Manual palpation — swelling, heat, guarding, tenderness.
Graded loading & movement — to find safe movement “windows.”
Psychosocial profiling — validated screening tools (e.g., STarT Back Tool; Hill et al., 2008).
Sometimes imaging or referral is needed for suspected structural injury — but in many persistent pain cases, sensitivity rather than tissue damage is driving symptoms.
Changing the System: How Treatment Helps
Manual therapy and movement can help raise the pain threshold and reduce sensitivity:
Gentle, pain-free movement can desensitize tissues and down-regulate the nervous system (Louw et al., 2017).
Graded loading re-teaches the brain that movement is safe (Moseley & Butler, 2017).
Education about pain reduces fear and perceived threat (Louw et al., 2016).
Lifestyle interventions — improving sleep, managing stress, breathing training, regular physical activity — reduce allostatic load (Sluka & Clauw, 2016).
Even spinal manipulation (high-velocity thrust; HVT) can temporarily boost pain thresholds, creating a “window” to move more comfortably (Bialosky et al., 2009).
Real-World Example — “Jared”
In the original teaching case, Jared — a busy professional under heavy work stress, poor winter health, and reduced activity — developed sudden thoracic pain after golf. The tissue strain was modest, but his nervous system was primed: chronic stress, immune challenges, and deconditioning lowered his pain threshold.
Helping Jared involved more than local treatment: education, progressive loading, stress and sleep support, and hands-on therapy to restore safety and resilience.
Key Takeaway
Pain is an output — not a direct “damage meter.” Understanding corticolimbic pain thresholds empowers smarter care: supporting tissues while calming the nervous system and addressing the life factors that amplify pain.
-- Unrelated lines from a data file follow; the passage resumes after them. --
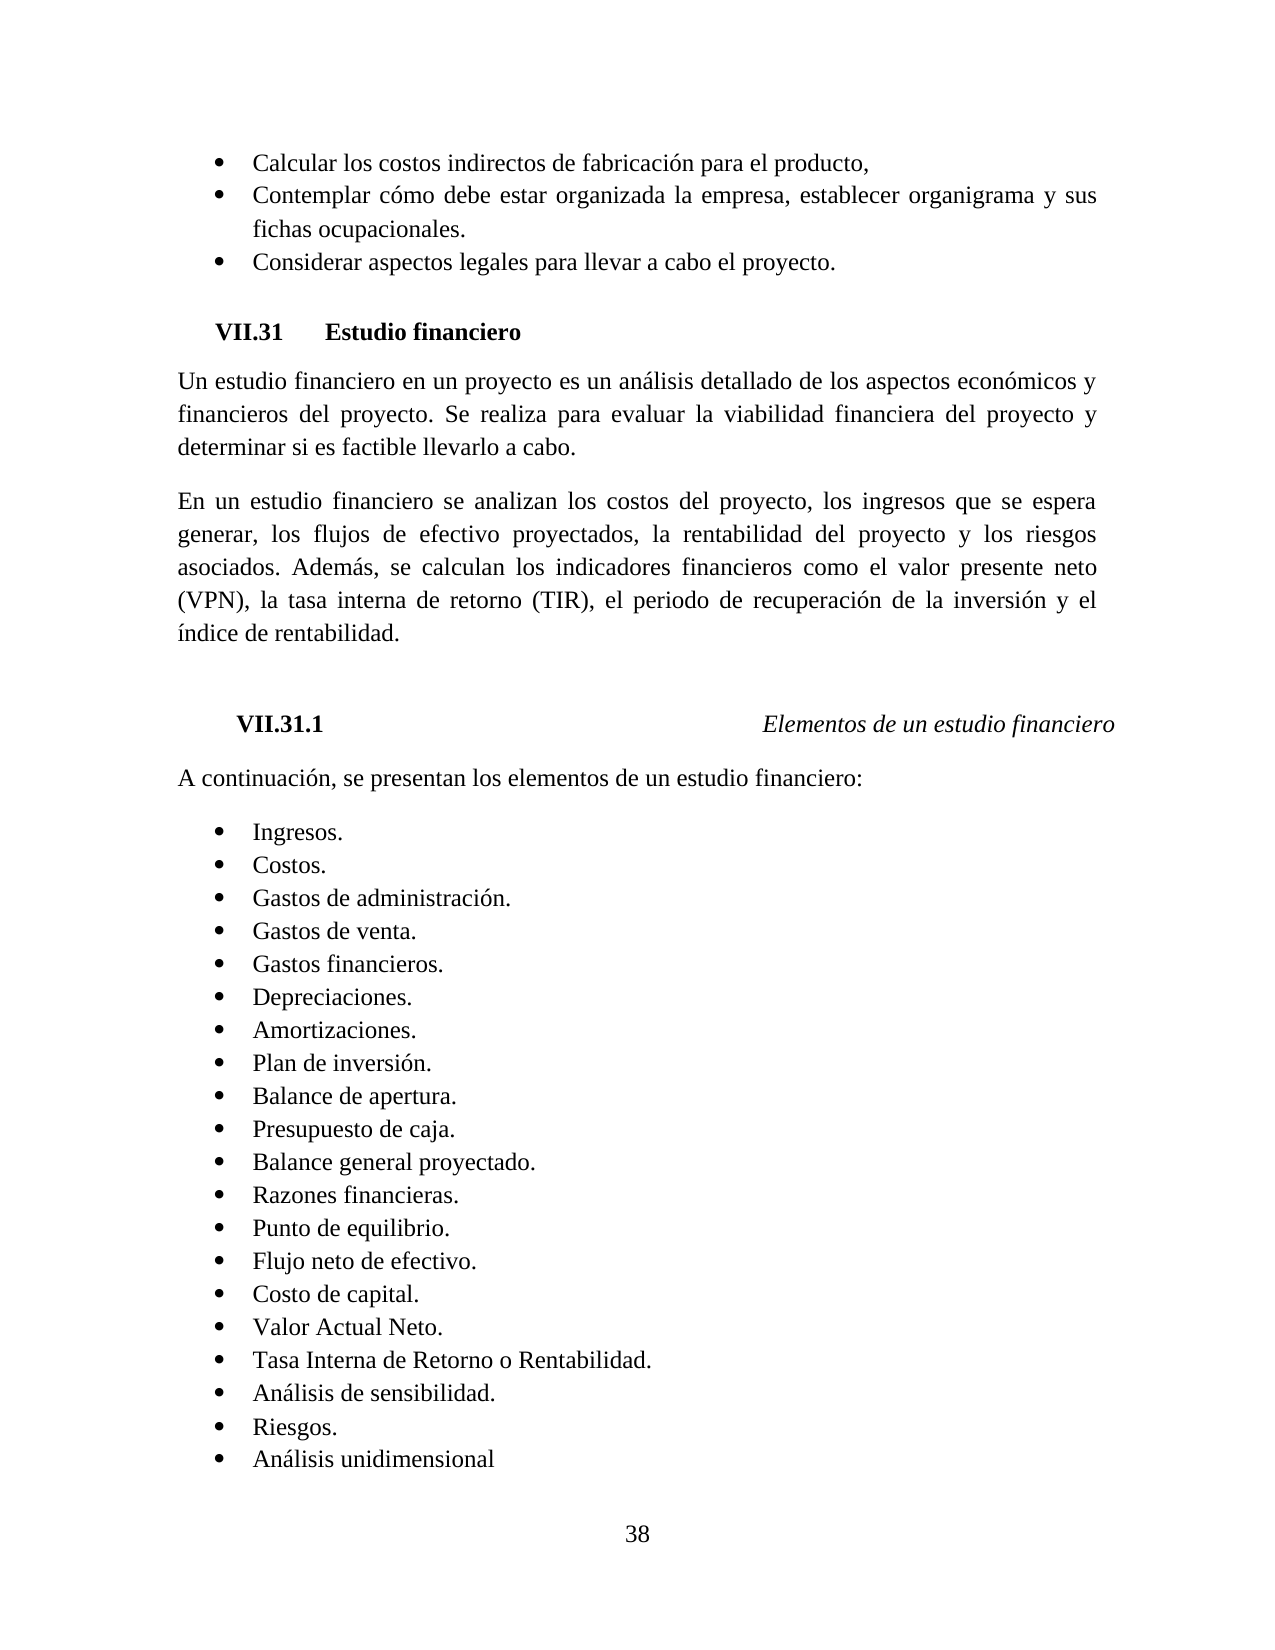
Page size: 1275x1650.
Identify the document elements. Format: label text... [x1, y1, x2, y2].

list Gastos de administración. [215, 883, 1098, 912]
list Plan de inversión. [215, 1048, 1098, 1077]
list Valor Actual Neto. [215, 1312, 1098, 1341]
list Contemplar cómo debe estar organizada la empresa, establecer organigrama y sus fichas ocupacionales. [215, 181, 1098, 242]
text A continuación, se presentan los elementos de un estudio financiero: [177, 763, 1098, 792]
list Análisis de sensibilidad. [215, 1378, 1098, 1407]
list Razones financieras. [215, 1180, 1098, 1209]
list Amortizaciones. [215, 1015, 1098, 1044]
list Riesgos. [215, 1412, 1098, 1440]
text En un estudio financiero se analizan los costos del proyecto, los ingresos que se espera generar, los flujos de efectivo proyectados, la rentabilidad del proyecto y los riesgos asociados. Además, se calculan los indicadores financieros como el valor presente neto (VPN), la tasa interna de retorno (TIR), el periodo de recuperación de la inversión y el índice de rentabilidad. [177, 486, 1098, 647]
list Depreciaciones. [215, 982, 1098, 1011]
list Costos. [215, 850, 1098, 879]
list Flujo neto de efectivo. [215, 1246, 1098, 1275]
list Calcular los costos indirectos de fabricación para el producto, [215, 148, 1098, 176]
list Análisis unidimensional [215, 1444, 1098, 1473]
list Punto de equilibrio. [215, 1213, 1098, 1242]
list Gastos financieros. [215, 949, 1098, 978]
list Balance general proyectado. [215, 1147, 1098, 1176]
list Costo de capital. [215, 1279, 1098, 1308]
list Considerar aspectos legales para llevar a cabo el proyecto. [215, 247, 1098, 275]
list Tasa Interna de Retorno o Rentabilidad. [215, 1346, 1098, 1374]
text Un estudio financiero en un proyecto es un análisis detallado de los aspectos económicos y financieros del proyecto. Se realiza para evaluar la viabilidad financiera del proyecto y determinar si es factible llevarlo a cabo. [177, 366, 1098, 461]
subtitle Estudio financiero [215, 317, 1098, 346]
list Ingresos. [215, 817, 1098, 846]
list Presupuesto de caja. [215, 1114, 1098, 1143]
list Gastos de venta. [215, 916, 1098, 945]
list Balance de apertura. [215, 1081, 1098, 1110]
subtitle Elementos de un estudio financiero [236, 709, 1098, 738]
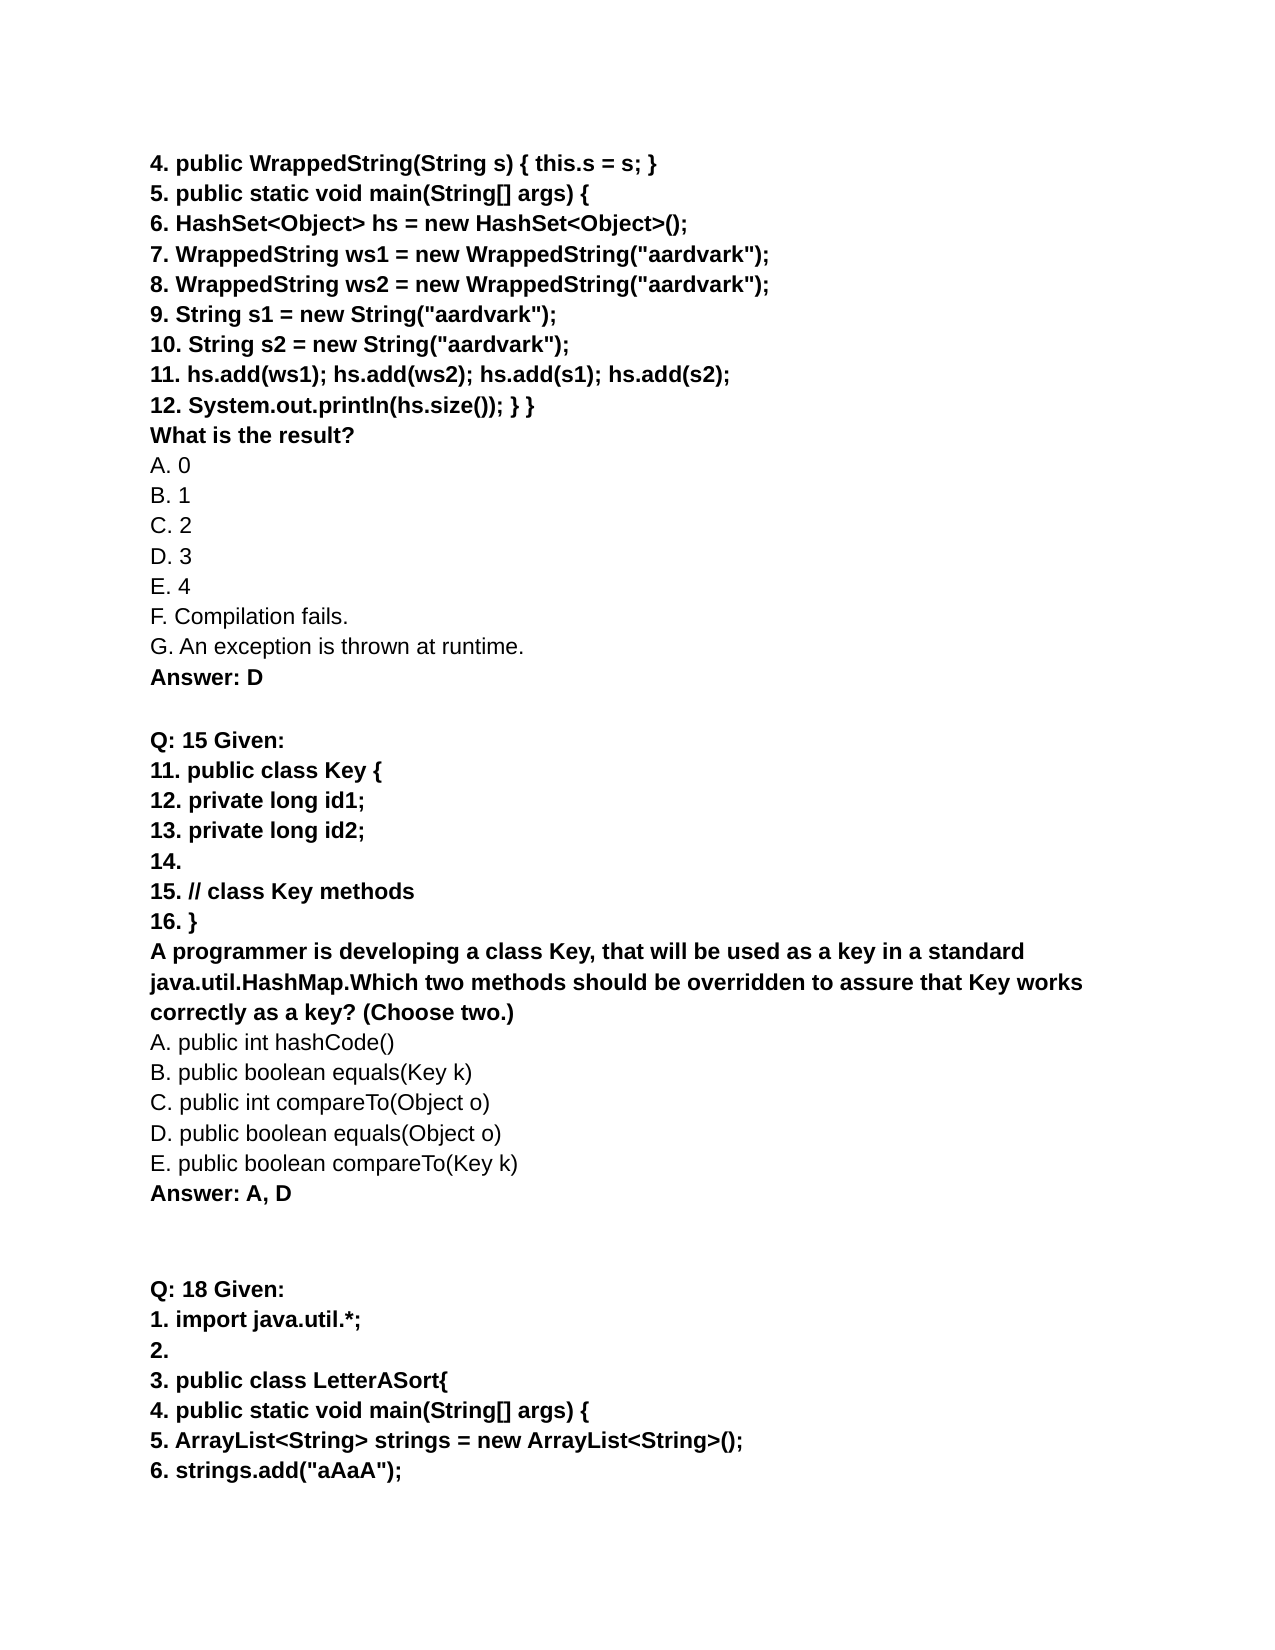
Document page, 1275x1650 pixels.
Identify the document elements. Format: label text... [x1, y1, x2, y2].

text What is the result? [150, 422, 1125, 448]
text 5. public static void main(String[] args) { [150, 180, 1125, 207]
text 6. HashSet<Object> hs = new HashSet<Object>(); [150, 210, 1125, 237]
text 8. WrappedString ws2 = new WrappedString("aardvark"); [150, 271, 1125, 297]
text 16. } [150, 908, 1125, 934]
text D. public boolean equals(Object o) [150, 1119, 1125, 1146]
text 11. hs.add(ws1); hs.add(ws2); hs.add(s1); hs.add(s2); [150, 361, 1125, 388]
text C. 2 [150, 512, 1125, 539]
text 1. import java.util.*; [150, 1306, 1125, 1333]
text A programmer is developing a class Key, that will be used as a key in a standard java.util.HashMap.Which two methods should be overridden to assure that Key works correctly as a key? (Choose two.) [150, 938, 1125, 1025]
text Q: 18 Given: [150, 1276, 1125, 1302]
text 3. public class LetterASort{ [150, 1367, 1125, 1393]
text 7. WrappedString ws1 = new WrappedString("aardvark"); [150, 241, 1125, 267]
text 9. String s1 = new String("aardvark"); [150, 301, 1125, 327]
text 12. System.out.println(hs.size()); } } [150, 392, 1125, 418]
text 4. public static void main(String[] args) { [150, 1397, 1125, 1423]
text A. public int hashCode() [150, 1029, 1125, 1055]
text Q: 15 Given: [150, 727, 1125, 753]
text Answer: A, D [150, 1180, 1125, 1206]
text 15. // class Key methods [150, 878, 1125, 904]
text B. 1 [150, 482, 1125, 509]
text C. public int compareTo(Object o) [150, 1089, 1125, 1116]
text B. public boolean equals(Key k) [150, 1059, 1125, 1085]
text E. 4 [150, 573, 1125, 599]
text 11. public class Key { [150, 757, 1125, 783]
text 4. public WrappedString(String s) { this.s = s; } [150, 150, 1125, 176]
text 14. [150, 848, 1125, 874]
text Answer: D [150, 663, 1125, 690]
text 2. [150, 1337, 1125, 1363]
text 12. private long id1; [150, 787, 1125, 813]
text 13. private long id2; [150, 817, 1125, 844]
text 5. ArrayList<String> strings = new ArrayList<String>(); [150, 1427, 1125, 1453]
text F. Compilation fails. [150, 603, 1125, 629]
text 10. String s2 = new String("aardvark"); [150, 331, 1125, 358]
text E. public boolean compareTo(Key k) [150, 1150, 1125, 1176]
text A. 0 [150, 452, 1125, 478]
text D. 3 [150, 543, 1125, 569]
text 6. strings.add("aAaA"); [150, 1457, 1125, 1484]
text G. An exception is thrown at runtime. [150, 633, 1125, 660]
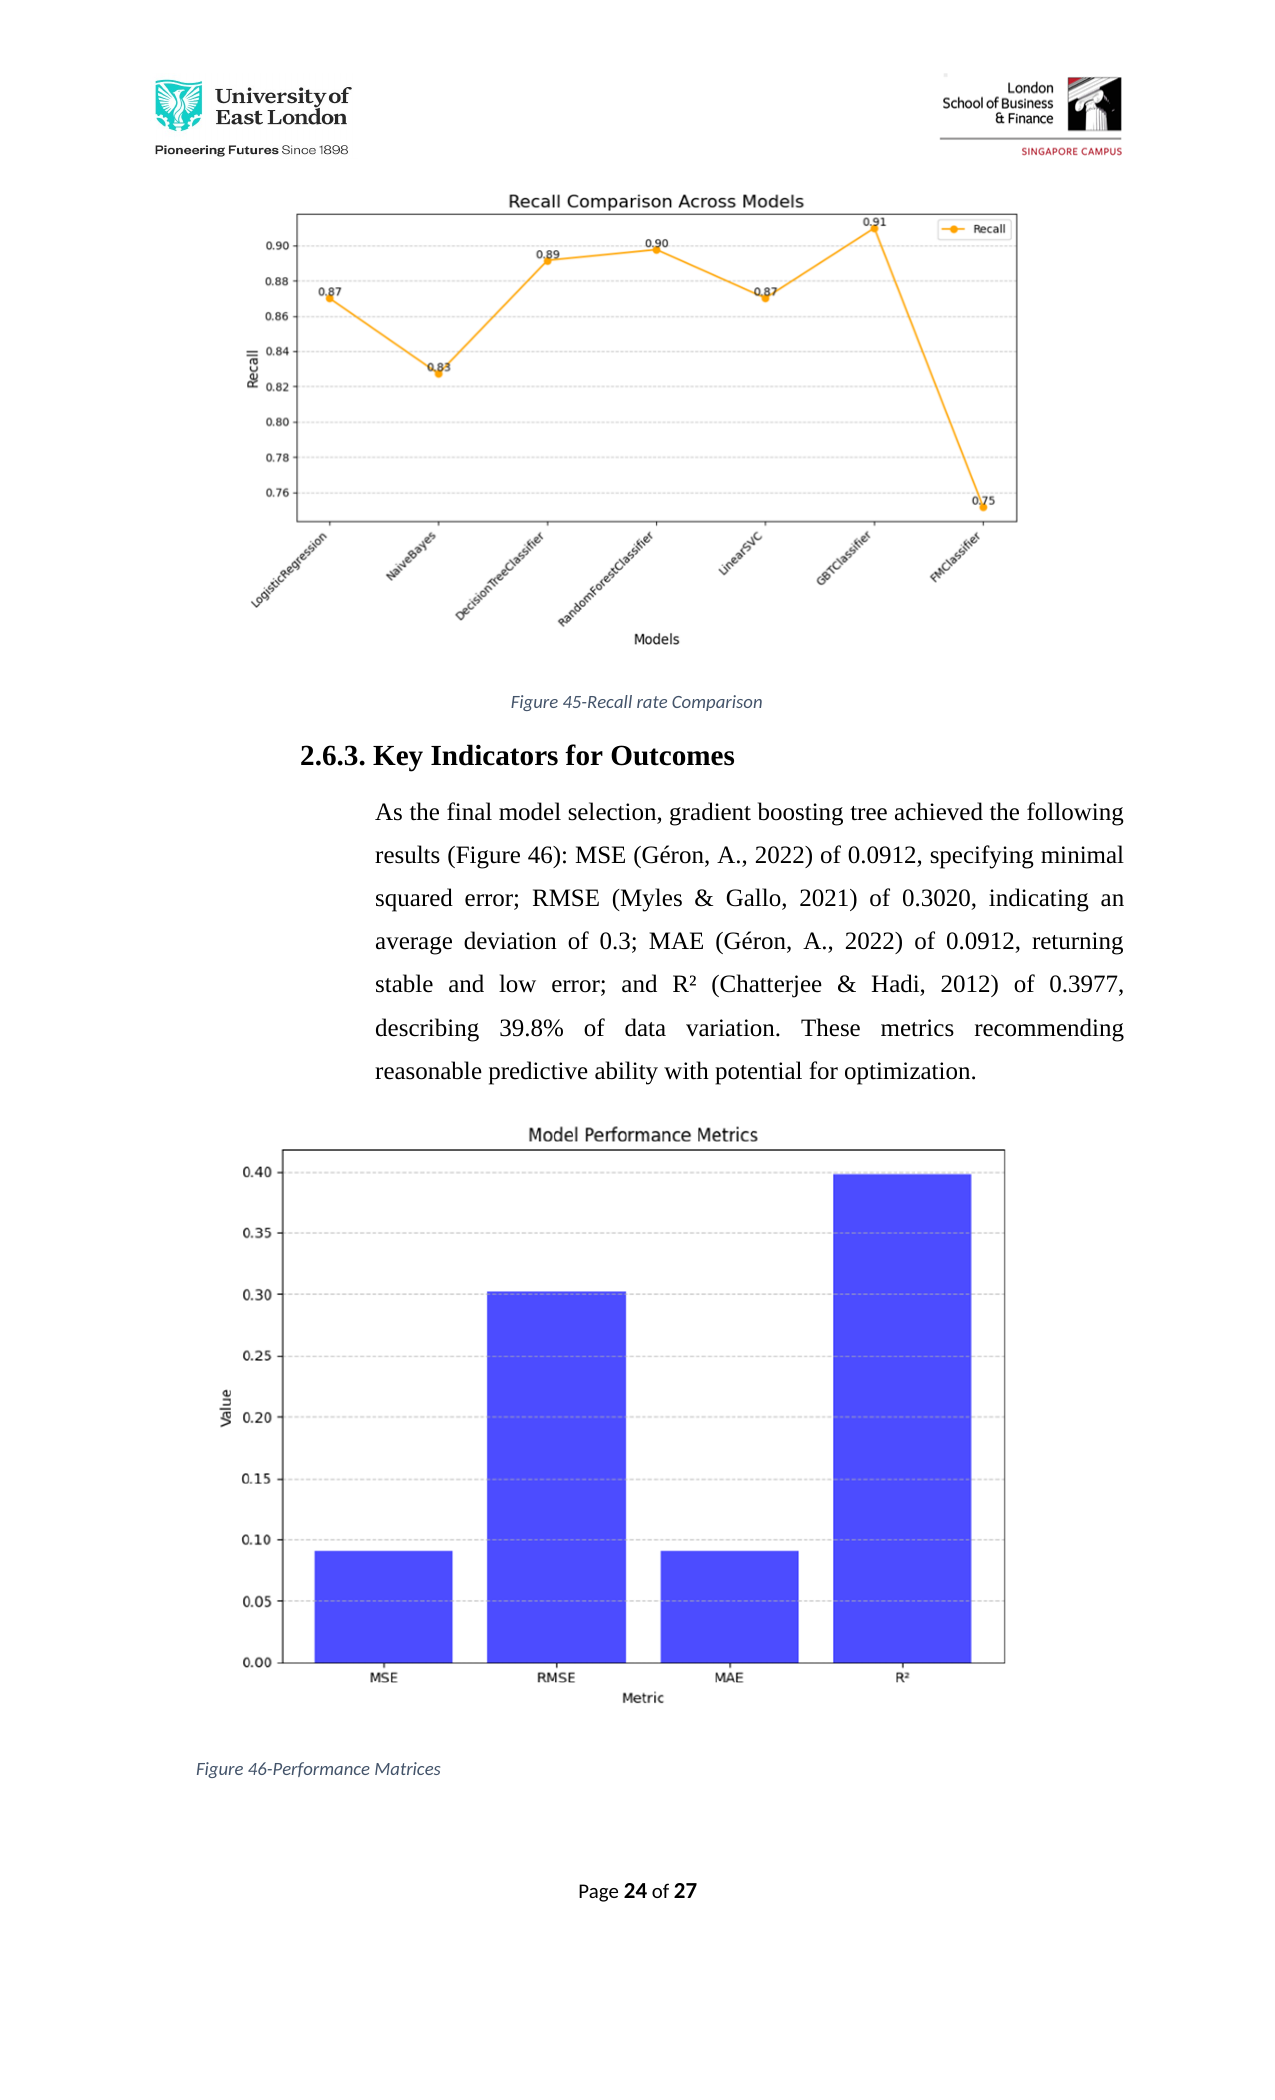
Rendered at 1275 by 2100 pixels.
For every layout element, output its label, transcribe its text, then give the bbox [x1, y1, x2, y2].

subtitle 2.6.3. Key Indicators for Outcomes [225, 738, 1125, 772]
picture [243, 186, 1032, 652]
picture [150, 73, 359, 159]
text Figure -Performance Matrices [150, 1757, 1125, 1780]
text Figure -Recall rate Comparison [150, 691, 1125, 713]
text As the final model selection, gradient boosting tree achieved the following results (Figure 46): MSE (Géron, A., 2022) of 0.0912, specifying minimal squared error; RMSE (Myles & Gallo, 2021) of 0.3020, indicating an average deviation of 0.3; MAE (Géron, A., 2022) of 0.0912, returning stable and low error; and R² (Chatterjee & Hadi, 2012) of 0.3977, describing 39.8% of data variation. These metrics recommending reasonable predictive ability with potential for optimization. [375, 797, 1125, 1084]
picture [925, 73, 1125, 159]
picture [195, 1123, 1041, 1718]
If your pain seems out of proportion or slow to settle, it doesn’t mean damage is ongoing. It might mean your system is on alert — and that’s something we can help change.
References
Baliki MN, Apkarian AV. Nociception, pain, negative moods, and behavior selection. Neuron. 2015;87(3):474–491.
Bialosky JE, Bishop MD, Price DD, Robinson ME, George SZ. The mechanisms of manual therapy in the treatment of musculoskeletal pain: a comprehensive model. Manual Therapy. 2009;14(5):531–538.
Henschke N, Maher CG, Refshauge KM, et al. Prevalence of and screening for serious spinal pathology in patients presenting to primary care with acute low back pain. Arthritis Rheum. 2009;60(10):3072–3080.
Hill JC, Dunn KM, Main CJ, et al. Predicting outcomes of primary care back pain: development and validation of the STarT Back Tool. Arthritis Care Res. 2008;59(5):632–641.
Louw A, Zimney K, Puentedura EJ, Diener I. The efficacy of pain neuroscience education on musculoskeletal pain: a systematic review. Phys Ther. 2016;96(9):1249–1268.
Moseley GL, Butler DS. Explain Pain Supercharged. Noigroup Publications, 2017.
Nijs J, Malfliet A, Ickmans K, et al. Treatment of central sensitization in patients with chronic pain: time for change? Expert Opin Pharmacother. 2021;22(6):721–734.
Sluka KA, Clauw DJ. Neurobiology of fibromyalgia and chronic widespread pain. Neuroscience. 2016;338:114–129.